| There are over 250,000 species of angiosperms. Angiosperms are flowering plants. They make up around 80 percent of all the living plant species on Earth.
Angiosperms are vascular plants. They have stems, roots, and leaves. Unlike gymnosperms, such as conifers and cycads, angiosperm seeds are found in a flower. Angiosperm eggs are fertilized and develop into a seed in an ovary that is usually in a flower. The flowers of angiosperms have male and female reproductive parts.
Angiosperms have to undergo a process called pollination before they can reproduce. Angiosperms have male sex organs called stamens. On the end of the stamen is the anther. This is where pollen is made. The pollen has to be taken to the pistil, or the female part of the flower. The pollen is left on the stigma at the end of the pistil. The stigma carries the pollen down a tube called the style to the ovary.
The Birds and the Bees
Animals like insects and birds can be pollinators. When insects and birds get nectar out of a flower, they pick up some pollen as they move from flower to flower, and they also may leave some pollen behind. Wind also helps move pollen from one flower to another.
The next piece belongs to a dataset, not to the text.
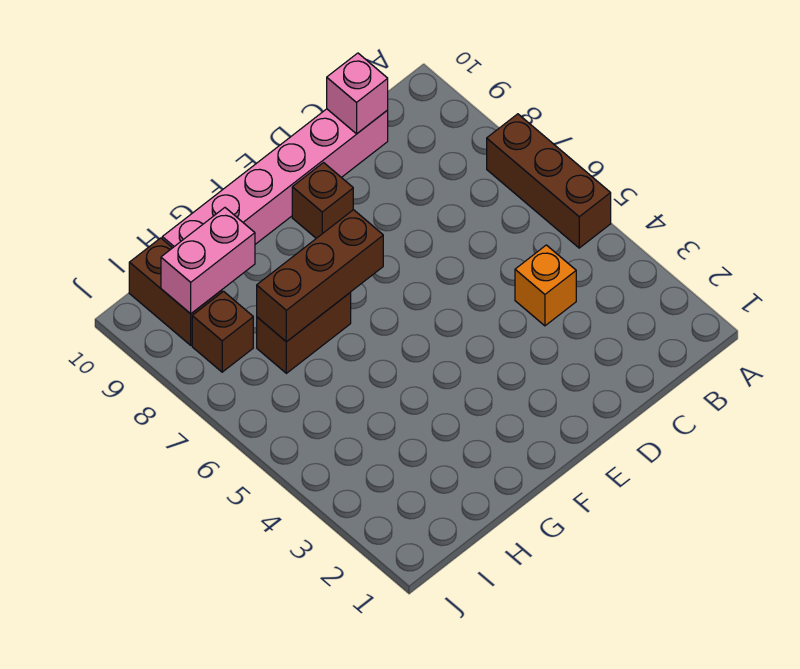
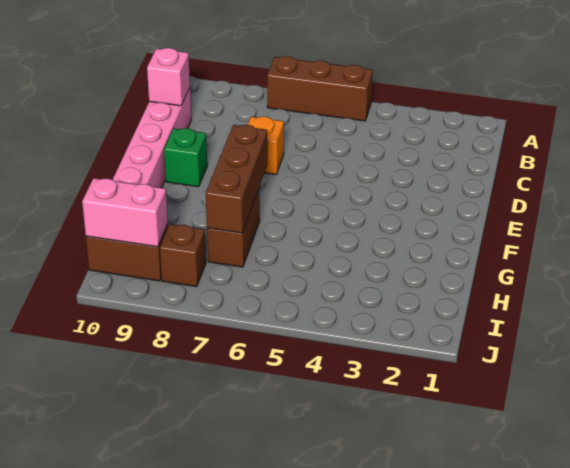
orange 1x1 brick [515,245,576,326] -> orange 1x1 brick moved to [248,117,284,174]
brown 1x1 brick [292,163,353,238] -> green 1x1 brick [164,128,207,187]
pink 1x2 brick [161,208,255,314] -> pink 1x2 brick turned to [82,178,168,247]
Angiosperms in this group grow two seed-leaves. Their leaves usually have a single main vein that starts at the base of the leaf blade or three or more main veins that spread out from the base of the leaf. Most plants are dicots, including most trees, shrubs, vines, fruit and vegetable plants, and flowers. There are about 200,000 species of dicots.
These angiosperms start with one seed-leaf. The main veins of their leaves are usually unbranched. There are about 30,000 species of monocots. Monocots include orchids, lilies, irises, palms, grasses, and grains like wheat, corn, and oats. Fruits like dates and bananas also belong to this group.